In Kafka's stories it is not so much the things and events in themselves which are disturbing as the fact that his characters react to them as they would to normal things and events, with little emotion. What makes the reading of his stories such a gruesome experience is his manner of treating the grotesque as everyday normality; not the fact that Gregor Samsa wakes up one morning transformed into a beetle, but that he sees nothing surprising in his fate. This principle, which might be termed the principle of 'soundless explosion', consists in withholding even a pianissimo where a fortissimo is expected; there is no change of volume at all — the world simply goes on as before.
Kafka achieves his deliberately unsensational effect by a method of literary inversion of the kind we have already mentioned; that is, subject and object are inverted or interchanged, as in all fables. This may sound like a purely grammatical point, but in fact it is much more. In order to convey the truth, 'Men are like beasts', Aesop shows us that 'Beasts are men'; by representing robbers as ordinary citizens, Brecht in his Threepenny Operashows that 'Ordinary citizens are robbers'. In order to bring home to us that the things which are accepted as a matter of course in our world are horrible, Kafka inverts the terms and treats blatant horrors as a matter of course. .. If we are shown without further explanation how in reality men are not rendered speechless by the unspeakabale, nor horrified by what is horrifying, this revelation is in itself both eloquent and terrible, and indeed more telling than if Kafka had made the victim of the execution-machine in the Penal Colony roar like an Ajax.
What Kafka describes is not so much what is, i.e. the world to which the individual belongs and owes his being, as the state of not-belonging, that is, of not being. Or more exactly: he describes, first, how the world of being appears to the outsider (i.e. as an alien world); and, secondly, the desperate efforts which this unsubstantial and homeless creature makes in order to gain acceptance in this world.
If Kafka's world is transfigured it is not with the radiance of eternity; for him it is the very temporal, commonplace world which has become 'infinitely' remote, inaccessible, mysterious. And this because he (or his hero K.) stands so far outside it, that the 'here-and-now' assumes the character of a 'beyond'. Not, however (and the point should be stressed), the character of an ultimate paradise to be attained, least of all in the 'worldly' sense of a Utopian Socialist future. In no sense is it the world to come which is Kafka's 'beyond', but the actual world. In the same way he 'who is to come' is himself, the alien; it is he who has yet to arrive in the world, and to make himself part of the world.
Kafka's heroes are the victims of a kind of original sin, though not in the Christian sense. Simply because from the start they are shut out of paradise (which in their case is the world), they are guilty, and every cuplable act is the result of this prior situation.

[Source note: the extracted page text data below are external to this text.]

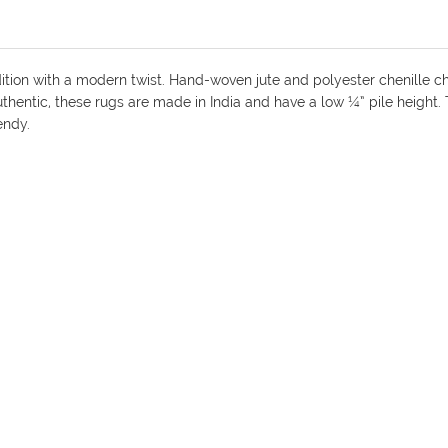
dition with a modern twist. Hand-woven jute and polyester chenille ch
 authentic, these rugs are made in India and have a low ¼” pile height
endy.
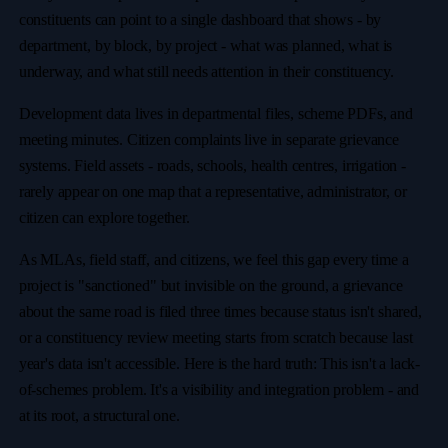
constituents can point to a single dashboard that shows - by
department, by block, by project - what was planned, what is
underway, and what still needs attention in their constituency.
Development data lives in departmental files, scheme PDFs, and
meeting minutes. Citizen complaints live in separate grievance
systems. Field assets - roads, schools, health centres, irrigation -
rarely appear on one map that a representative, administrator, or
citizen can explore together.
As MLAs, field staff, and citizens, we feel this gap every time a
project is "sanctioned" but invisible on the ground, a grievance
about the same road is filed three times because status isn't shared,
or a constituency review meeting starts from scratch because last
year's data isn't accessible. Here is the hard truth: This isn't a lack-
of-schemes problem. It's a visibility and integration problem - and
at its root, a structural one.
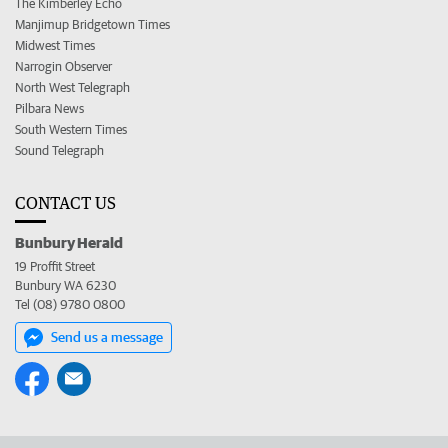
The Kimberley Echo
Manjimup Bridgetown Times
Midwest Times
Narrogin Observer
North West Telegraph
Pilbara News
South Western Times
Sound Telegraph
CONTACT US
Bunbury Herald
19 Proffit Street
Bunbury WA 6230
Tel (08) 9780 0800
Send us a message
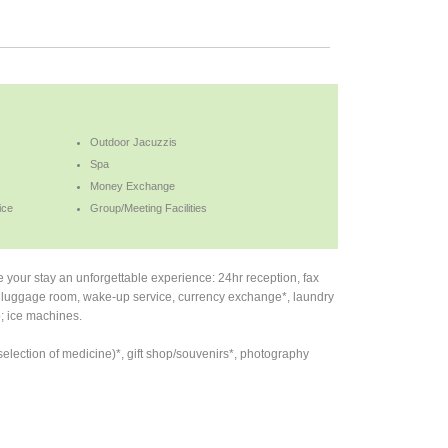
Outdoor Jacuzzis
Spa
Money Exchange
ice
Group/Meeting Facilities
ke your stay an unforgettable experience: 24hr reception, fax
TV, luggage room, wake-up service, currency exchange*, laundry
; ice machines.
election of medicine)*, gift shop/souvenirs*, photography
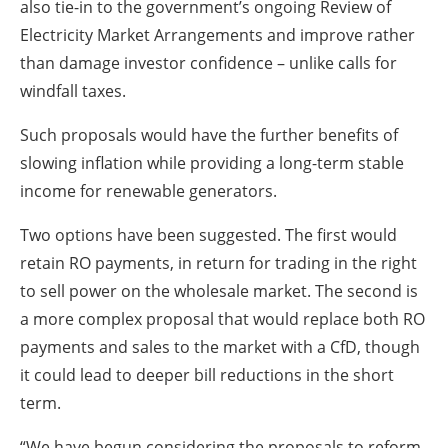
also tie-in to the government’s ongoing Review of
Electricity Market Arrangements and improve rather
than damage investor confidence – unlike calls for
windfall taxes.
Such proposals would have the further benefits of
slowing inflation while providing a long-term stable
income for renewable generators.
Two options have been suggested. The first would
retain RO payments, in return for trading in the right
to sell power on the wholesale market. The second is
a more complex proposal that would replace both RO
payments and sales to the market with a CfD, though
it could lead to deeper bill reductions in the short
term.
“We have begun considering the proposals to reform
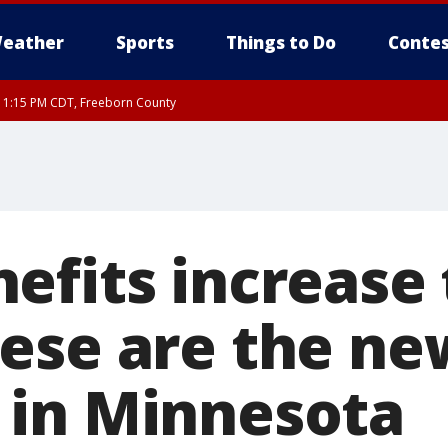
eather
Sports
Things to Do
Contes
RI 1:15 PM CDT, Freeborn County
efits increase 
ese are the ne
in Minnesota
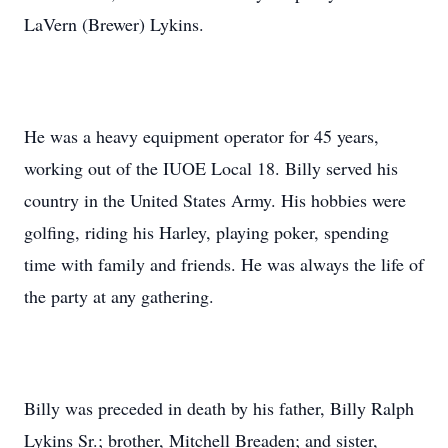
LaVern (Brewer) Lykins.
He was a heavy equipment operator for 45 years,
working out of the IUOE Local 18. Billy served his
country in the United States Army. His hobbies were
golfing, riding his Harley, playing poker, spending
time with family and friends. He was always the life of
the party at any gathering.
Billy was preceded in death by his father, Billy Ralph
Lykins Sr.; brother, Mitchell Breaden; and sister,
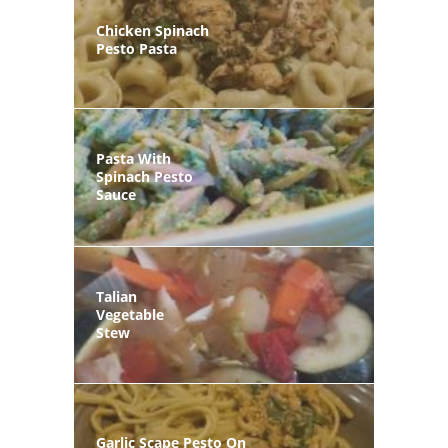
Chicken Spinach
Pesto Pasta
Pasta With
Spinach Pesto
Sauce
Talian
Vegetable
Stew
Garlic Scape Pesto On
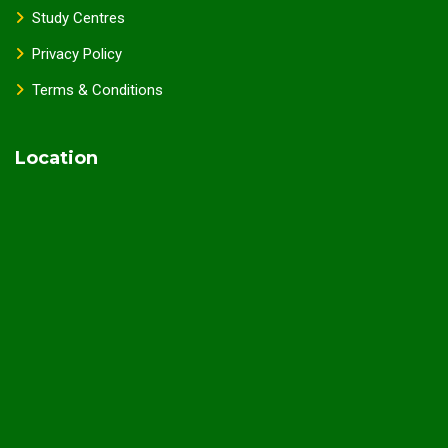
Study Centres
Privacy Policy
Terms & Conditions
Location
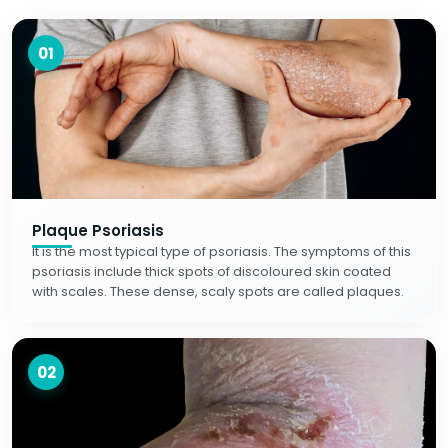
01
Plaque Psoriasis
It is the most typical type of psoriasis. The symptoms of this
psoriasis include thick spots of discoloured skin coated
with scales. These dense, scaly spots are called plaques.
02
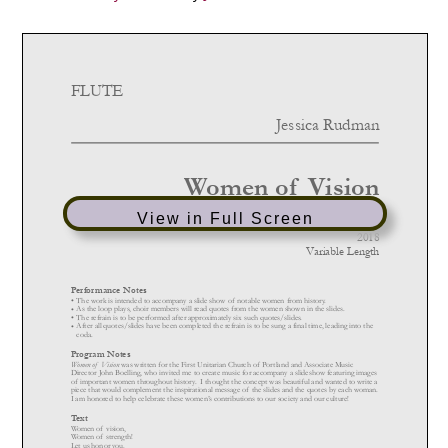
View in Full Screen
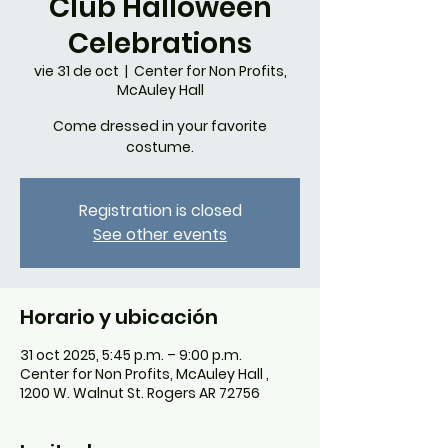
Club Halloween
Celebrations
vie 31 de oct
  |  
Center for Non Profits,
McAuley Hall
Come dressed in your favorite
costume.
Registration is closed
See other events
Horario y ubicación
31 oct 2025, 5:45 p.m. – 9:00 p.m.
Center for Non Profits, McAuley Hall ,
1200 W. Walnut St. Rogers AR 72756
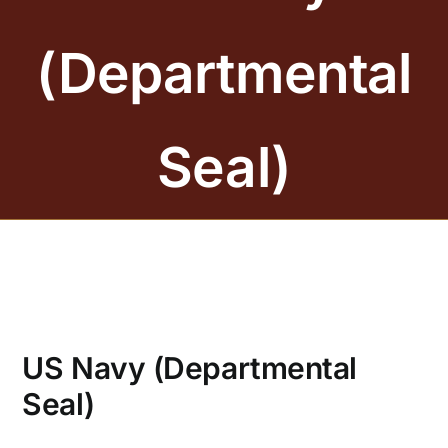
BRONZE PLAQUES
(Departmental
SAND CASTING
BLOG
Seal)
ABOUT US
FAQS
CONTACT US
US Navy (Departmental
Seal)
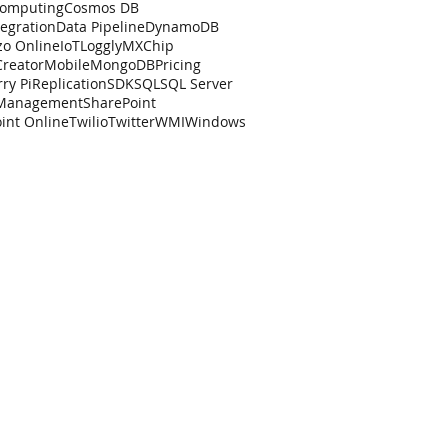
Computing
Cosmos DB
tegration
Data Pipeline
DynamoDB
zo Online
IoT
Loggly
MXChip
Creator
Mobile
MongoDB
Pricing
ry Pi
Replication
SDK
SQL
SQL Server
 Management
SharePoint
int Online
Twilio
Twitter
WMI
Windows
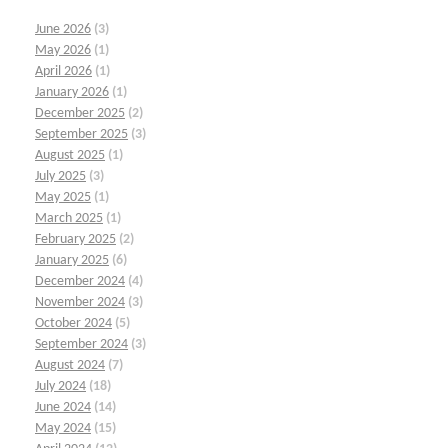
June 2026
(3)
May 2026
(1)
April 2026
(1)
January 2026
(1)
December 2025
(2)
September 2025
(3)
August 2025
(1)
July 2025
(3)
May 2025
(1)
March 2025
(1)
February 2025
(2)
January 2025
(6)
December 2024
(4)
November 2024
(3)
October 2024
(5)
September 2024
(3)
August 2024
(7)
July 2024
(18)
June 2024
(14)
May 2024
(15)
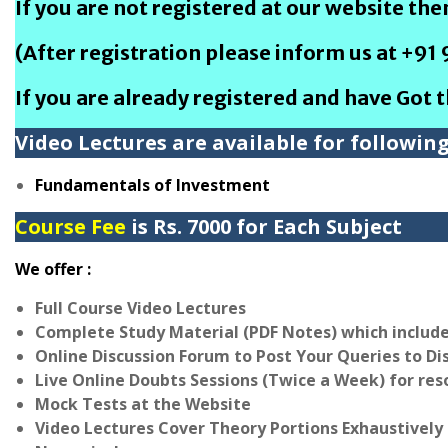
If you are not registered at our website th
(After registration please inform us at +91
If you are already registered and have Got 
Video Lectures are available for followin
Fundamentals of Investment
Course Fee
is Rs. 7000 for Each Subject
We offer :
Full Course Video Lectures
Complete Study Material (PDF Notes) which includ
Online Discussion Forum to Post Your Queries to Di
Live Online Doubts Sessions (Twice a Week) for res
Mock Tests at the Website
Video Lectures Cover Theory Portions Exhaustively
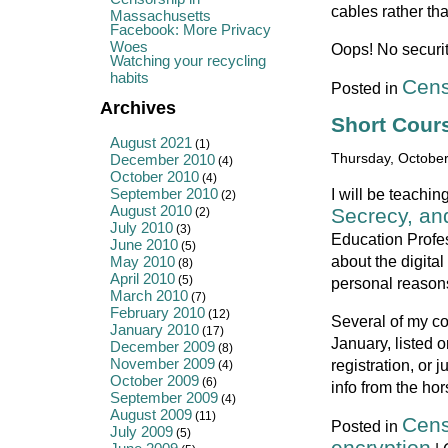
cables rather th
Massachusetts
Facebook: More Privacy
Woes
Oops! No security
Watching your recycling
habits
Cens
Posted in
Archives
Short Cour
August 2021
(1)
December 2010
Thursday, October
(4)
October 2010
(4)
September 2010
I will be teachi
(2)
August 2010
Secrecy, an
(2)
July 2010
(3)
Education Profe
June 2010
(5)
about the digital
May 2010
(8)
April 2010
(5)
personal reason
March 2010
(7)
February 2010
(12)
Several of my co
January 2010
(17)
January, listed 
December 2009
(8)
November 2009
registration, or 
(4)
October 2009
(6)
info from the ho
September 2009
(4)
August 2009
(11)
Cens
Posted in
July 2009
(5)
encryption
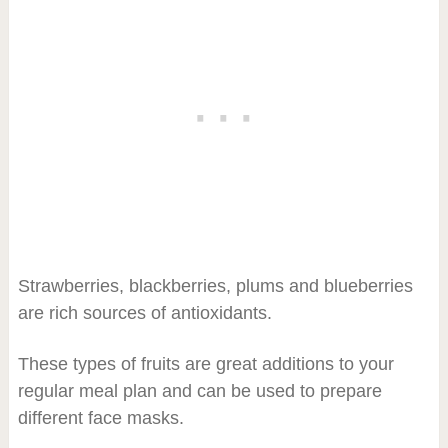
Strawberries, blackberries, plums and blueberries
are rich sources of antioxidants.
These types of fruits are great additions to your
regular meal plan and can be used to prepare
different face masks.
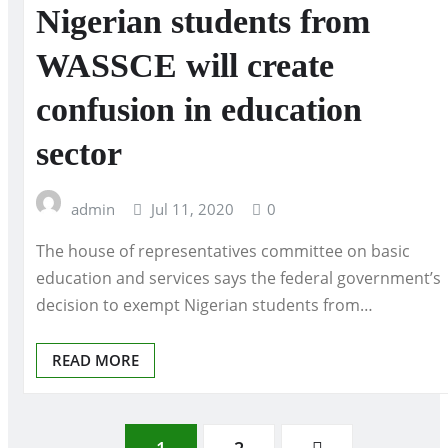
Nigerian students from
WASSCE will create
confusion in education
sector
admin
Jul 11, 2020
0
The house of representatives committee on basic
education and services says the federal government’s
decision to exempt Nigerian students from…
READ MORE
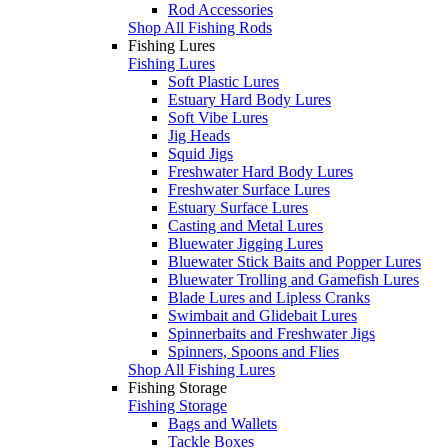
Rod Accessories
Shop All Fishing Rods
Fishing Lures
Fishing Lures
Soft Plastic Lures
Estuary Hard Body Lures
Soft Vibe Lures
Jig Heads
Squid Jigs
Freshwater Hard Body Lures
Freshwater Surface Lures
Estuary Surface Lures
Casting and Metal Lures
Bluewater Jigging Lures
Bluewater Stick Baits and Popper Lures
Bluewater Trolling and Gamefish Lures
Blade Lures and Lipless Cranks
Swimbait and Glidebait Lures
Spinnerbaits and Freshwater Jigs
Spinners, Spoons and Flies
Shop All Fishing Lures
Fishing Storage
Fishing Storage
Bags and Wallets
Tackle Boxes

Whereas allegory presents humanized abstractions, Kafka's stories represent abstract human beings. These men and women are 'abstract' in the sense suggested by the original Latin word abstrahere: they have been removed, torn away from the fulness of human existence. any of them are indeed nothing but functions: this man is a messneger and nothing else, that woman is a useful contact and nothing else.
… Societies have reached the dreadful state where a man who has no particular function to perform may be regarded as not real, as nothing, as unworthy of life.
It is the reply of those deprived of their power, of those who are irresponsible because no responsibility is left to them — in short, of those who do not really live but whose lives are used by others.
If a man is nothing but his profession, if his being is nothing more than the role for which he is 'cut out', then he himself is indeed a nonentity, existing not in his own right but, as it were, by permissions of the authorities, an authorized copy of his own official papers.
We might liken the lightness of Kafka's style to the lightness of a man who, compared with the weightiness of the world, has been weighed and found wanting; its gaiety is not that of a serious man, but of the man who is not taken seriously.